Tue Feb 20 18:15:18 EST 2007

On Feb 21, 8:29 am, garri... at gmail.com wrote:
> While creating a log parser for fairly large logs, we have run into an
> issue where the time to process was relatively unacceptable (upwards
> of 5 minutes for 1-2 million lines of logs). In contrast, using the
> Linux tool grep would complete the same search in a matter of seconds.
>
> The search we used was a regex of 6 elements "or"ed together, with an
> exclusionary set of ~3 elements.

What is an "exclusionary set"? It would help enormously if you were to
tell us what the regex actually is. Feel free to obfuscate any
proprietary constant strings, of course.

> Due to the size of the files, we
> decided to run these line by line,

I presume you mean you didn't read the whole file into memory;
correct? 2 million lines doesn't sound like much to me; what is the
average line length and what is the spec for the machine you are
running it on?

> and due to the need of regex
> expressions, we could not use more traditional string find methods.
>
> We did pre-compile the regular expressions, and attempted tricks such
> as map to remove as much overhead as possible.

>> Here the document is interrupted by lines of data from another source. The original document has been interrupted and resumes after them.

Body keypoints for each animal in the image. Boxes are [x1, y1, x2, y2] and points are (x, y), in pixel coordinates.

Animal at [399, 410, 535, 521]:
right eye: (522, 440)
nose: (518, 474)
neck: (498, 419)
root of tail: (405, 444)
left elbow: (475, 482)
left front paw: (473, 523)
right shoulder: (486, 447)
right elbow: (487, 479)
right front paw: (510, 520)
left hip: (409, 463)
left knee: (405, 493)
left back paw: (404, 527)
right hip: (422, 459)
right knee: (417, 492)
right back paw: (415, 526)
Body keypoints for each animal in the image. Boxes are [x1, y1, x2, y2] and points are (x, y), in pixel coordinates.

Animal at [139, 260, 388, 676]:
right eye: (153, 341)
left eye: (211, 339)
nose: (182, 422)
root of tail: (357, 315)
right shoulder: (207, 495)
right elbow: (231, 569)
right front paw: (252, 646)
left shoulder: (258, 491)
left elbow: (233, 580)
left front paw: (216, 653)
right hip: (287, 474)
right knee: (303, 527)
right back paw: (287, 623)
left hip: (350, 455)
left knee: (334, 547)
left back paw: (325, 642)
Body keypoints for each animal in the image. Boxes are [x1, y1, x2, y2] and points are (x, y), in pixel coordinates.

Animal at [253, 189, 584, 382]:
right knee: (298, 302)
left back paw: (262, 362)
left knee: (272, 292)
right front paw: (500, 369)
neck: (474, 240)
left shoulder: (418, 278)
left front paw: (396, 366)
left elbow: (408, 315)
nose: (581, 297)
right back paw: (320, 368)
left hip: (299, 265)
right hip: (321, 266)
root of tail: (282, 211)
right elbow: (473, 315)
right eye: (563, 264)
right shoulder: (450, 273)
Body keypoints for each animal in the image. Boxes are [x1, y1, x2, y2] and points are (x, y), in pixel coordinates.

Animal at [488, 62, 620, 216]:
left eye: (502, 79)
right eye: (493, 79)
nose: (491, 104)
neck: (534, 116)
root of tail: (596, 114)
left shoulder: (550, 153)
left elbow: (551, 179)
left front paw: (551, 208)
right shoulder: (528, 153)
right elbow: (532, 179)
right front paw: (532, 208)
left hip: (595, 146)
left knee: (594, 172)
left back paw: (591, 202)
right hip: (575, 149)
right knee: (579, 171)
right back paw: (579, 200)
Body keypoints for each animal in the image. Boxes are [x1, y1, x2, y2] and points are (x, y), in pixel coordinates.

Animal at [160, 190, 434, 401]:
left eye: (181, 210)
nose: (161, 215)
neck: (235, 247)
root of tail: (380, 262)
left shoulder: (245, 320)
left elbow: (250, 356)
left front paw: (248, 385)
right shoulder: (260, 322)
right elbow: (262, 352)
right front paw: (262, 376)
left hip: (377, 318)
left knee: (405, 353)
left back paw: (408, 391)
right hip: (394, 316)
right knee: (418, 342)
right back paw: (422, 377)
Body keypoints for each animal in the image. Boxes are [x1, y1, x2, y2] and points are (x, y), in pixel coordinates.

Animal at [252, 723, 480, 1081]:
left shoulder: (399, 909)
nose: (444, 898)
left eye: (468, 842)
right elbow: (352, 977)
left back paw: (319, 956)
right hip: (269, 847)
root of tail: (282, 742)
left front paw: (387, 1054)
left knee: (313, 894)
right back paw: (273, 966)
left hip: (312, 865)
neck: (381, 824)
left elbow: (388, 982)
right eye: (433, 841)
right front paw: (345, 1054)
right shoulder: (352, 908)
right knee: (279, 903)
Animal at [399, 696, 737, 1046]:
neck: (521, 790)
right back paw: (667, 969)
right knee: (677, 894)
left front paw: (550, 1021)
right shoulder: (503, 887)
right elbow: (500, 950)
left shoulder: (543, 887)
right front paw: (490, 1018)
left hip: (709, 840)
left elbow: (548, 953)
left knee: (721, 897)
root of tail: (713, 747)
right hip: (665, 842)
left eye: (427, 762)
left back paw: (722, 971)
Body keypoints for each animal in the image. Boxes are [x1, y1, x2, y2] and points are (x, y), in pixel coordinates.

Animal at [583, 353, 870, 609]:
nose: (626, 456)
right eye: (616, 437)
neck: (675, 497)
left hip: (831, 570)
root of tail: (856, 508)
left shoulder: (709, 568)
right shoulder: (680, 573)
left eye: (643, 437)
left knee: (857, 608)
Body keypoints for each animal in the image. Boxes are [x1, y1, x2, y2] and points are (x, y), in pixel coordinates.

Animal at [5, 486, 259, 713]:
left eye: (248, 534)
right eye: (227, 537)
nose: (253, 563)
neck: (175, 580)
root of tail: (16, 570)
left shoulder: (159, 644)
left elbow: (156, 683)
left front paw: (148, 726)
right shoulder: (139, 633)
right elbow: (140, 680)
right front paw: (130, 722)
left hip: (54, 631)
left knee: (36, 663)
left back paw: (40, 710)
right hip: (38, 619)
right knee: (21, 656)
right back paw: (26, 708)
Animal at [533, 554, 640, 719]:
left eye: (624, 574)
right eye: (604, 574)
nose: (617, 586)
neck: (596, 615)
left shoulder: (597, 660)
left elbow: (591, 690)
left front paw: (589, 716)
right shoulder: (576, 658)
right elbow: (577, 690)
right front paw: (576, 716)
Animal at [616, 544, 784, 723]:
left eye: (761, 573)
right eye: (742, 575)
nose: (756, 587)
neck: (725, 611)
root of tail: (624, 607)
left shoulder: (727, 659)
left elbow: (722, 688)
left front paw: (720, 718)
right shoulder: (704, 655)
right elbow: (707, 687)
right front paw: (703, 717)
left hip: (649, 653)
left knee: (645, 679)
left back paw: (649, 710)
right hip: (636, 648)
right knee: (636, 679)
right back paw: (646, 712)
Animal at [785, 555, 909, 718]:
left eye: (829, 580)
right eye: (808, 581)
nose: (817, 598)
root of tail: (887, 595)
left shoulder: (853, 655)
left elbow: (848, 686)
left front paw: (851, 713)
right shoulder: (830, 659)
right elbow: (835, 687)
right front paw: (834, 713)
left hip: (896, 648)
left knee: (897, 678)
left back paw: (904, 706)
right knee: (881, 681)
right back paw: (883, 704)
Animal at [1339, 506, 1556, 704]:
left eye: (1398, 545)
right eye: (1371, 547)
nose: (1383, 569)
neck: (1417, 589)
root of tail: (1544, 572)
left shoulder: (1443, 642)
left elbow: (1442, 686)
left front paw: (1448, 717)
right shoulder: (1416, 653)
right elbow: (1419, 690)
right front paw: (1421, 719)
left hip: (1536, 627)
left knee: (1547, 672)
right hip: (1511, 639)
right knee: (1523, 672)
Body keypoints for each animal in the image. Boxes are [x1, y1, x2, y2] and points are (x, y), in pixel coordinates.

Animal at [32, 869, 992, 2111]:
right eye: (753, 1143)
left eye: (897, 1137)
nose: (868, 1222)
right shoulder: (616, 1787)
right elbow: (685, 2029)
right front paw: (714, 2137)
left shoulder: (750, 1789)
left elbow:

map is a built-in function, not a trick. What "tricks"?

>
> With the known limitations of not being able to slurp the entire log
> file into memory, and the need to use regular expressions, do you have
> an ideas on how we might speed this up without resorting to system
> calls (our current "solution")?

What system calls? Do you mean running grep as a subprocess?

To help you, we need either (a) basic information or (b) crystal
balls. Is it possible for you to copy & paste your code into a web
browser or e-mail/news client? Telling us which version of Python you
are running might be a good idea too.

Cheers,
John